What you need to do >>
(1) Please repeat the part of the text on blasphemy law and historical method that begins at the words "One is almost" and ends after "say 'not proven'.".
(2) Write the next part of the text on blasphemy law and historical method, picking up after its final sentence.

Text >>
— START —
THE RULE of BLASPHEMY

Blasphemy law is a law prohibiting blasphemy, which is the act of insulting or showing contempt or lack of reverence to a deity, or sacred objects, or toward something considered sacred or inviolable.[1][2][3][4] According to Pew Research Center, about a quarter of the world's countries and territories (26%) had anti-blasphemy laws or policies as of 2014.
https://en.wikipedia.org/wiki/Blasphemy_law



This was one of the great contributions of Great Britain to the world. It wasn't that the British introduced teams of men kicking a ball or catching a ball but a culture of rule adherence in those sports.

UK:

In 1696, a Scottish court sentenced Thomas Aikenhead to death for blasphemy.[139] The last prosecution for blasphemy in Scotland was in 1843.[140] The last person in Britain to be imprisoned for blasphemy was John William Gott on 9 December 1921. He had three previous convictions for blasphemy when he was prosecuted for publishing two pamphlets which satirized the biblical story of Jesus entering Jerusalem (Matthew 21:2–7), comparing Jesus to a circus clown. He was sentenced to nine months' hard labour.
https://en.wikipedia.org/wiki/Blasphemy ... ed_Kingdom

If the 'sport' of figuring out the origins of the monotheistic religions had similar rules what would govern ideas or beliefs which were plainly off limits or which actions/beliefs were permissible?

I would argue that such "rules" already exist and are to be found in the historical method.
https://en.wikipedia.org/wiki/Historical_method

I would also argue that past historians have written a great deal on such "rules" and that we should be aware of these precedents to the extent that we attempt to conform to them. For example:

p.7

One is almost embarrassed to have to say
that any statement a historian makes must
be supported by evidence which, according
to ordinary criteria of human judgement,
is adequate to prove the reality of the
statement itself. This has three
consequences:


1) Historians must be prepared to admit
in any given case that they are unable
to reach safe conclusions because the
evidence is insufficient; like judges,
historians must be ready to say 'not proven'.

2) The methods used to ascertain the value
of the evidence must continually be scrutinised
and perfected, because they are essential to
historical research.

3) The historians themselves must be judged
according to their ability to establish facts.
— END —
Given data >>
— START —
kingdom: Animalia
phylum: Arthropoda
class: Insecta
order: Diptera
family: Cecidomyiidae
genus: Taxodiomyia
— END —
Results by task >>
(1)
One is almost embarrassed to have to say
that any statement a historian makes must
be supported by evidence which, according
to ordinary criteria of human judgement,
is adequate to prove the reality of the
statement itself. This has three
consequences:


1) Historians must be prepared to admit
in any given case that they are unable
to reach safe conclusions because the
evidence is insufficient; like judges,
historians must be ready to say 'not proven'.

(2)
ON PAGANS, JEWS, and CHRISTIANS, Arnaldo Momigliano, 1987
Chapter 1:
Biblical Studies and Classical Studies
Simple Reflections upon Historical Method

My first crack at such a rule book:

1. Rules governing discussions of the origins of Christianity.

(a) Christianity existed at least a generation before the destruction of Dura Europos. Dura Europos was captured by the Sasanian Empire after a siege in 256–57. Therefore Christianity existed from at least 236 - 7 CE. As such 236 - 7 will be henceforth referred to as TLPD that is 'the latest possible date' for the origins of early Christianity and Dura Europos itself as 'the latest possible place' TLPP for the origins of early Christianity.
You have the obligation IMO to clearly state any assumptions that underpin the statements made. For example the above proposition regarding the terminus ad quem (latest possible date) relies on interpreting two items of evidence. (1) The existence of a Christian House-Church at Dura, and (2) the provenance of the diatesseronic Dura Parchment 24.

(1) Dura House-Church: One "Religious Room" in the house adjacent to the Secondary Gate is said to contain a "baptismal font" and a series of murals of biblical scenes (including Jesus "Healing the Paralytic" and "Jesus and Peter a-walking upon the water"). This artistic evidence must remain ambiguous because not everyone "sees Jesus in the murals". Clark Hopkins who discovered the "Religious Room" stated that the first mural depicted "a god on a cloud" and stated that the second mural depicted "a ship-wreck scene". The Preliminary report also claims to have discovered two grafitti in the "Religious Room" (or nearby) containing Christian "nomina sacra". If the existence of these "Christian nonina sacra" can be established then by their very existence, this fact may unequivocably demonstrate the "Trademark" presence of Christians in that "Religious Room" of the Dura "House-Church". The problem however is that Clark Hopkins in his preliminary report depicted the grafitti without the "Trademark" supralinears (or over-bars), and in the conclusion of his report commented that perhaps the overbars were not necessary in short inscription. A consequent argument against the identification of these "Trademark" Christian nomina sacra is outlined in the article below. But you have stated essentially that you are not going to read this article because you don't agree with it. You therefore appear to have a rule that you will not confront head-on interpretations of the evidence to which you do not subscribe.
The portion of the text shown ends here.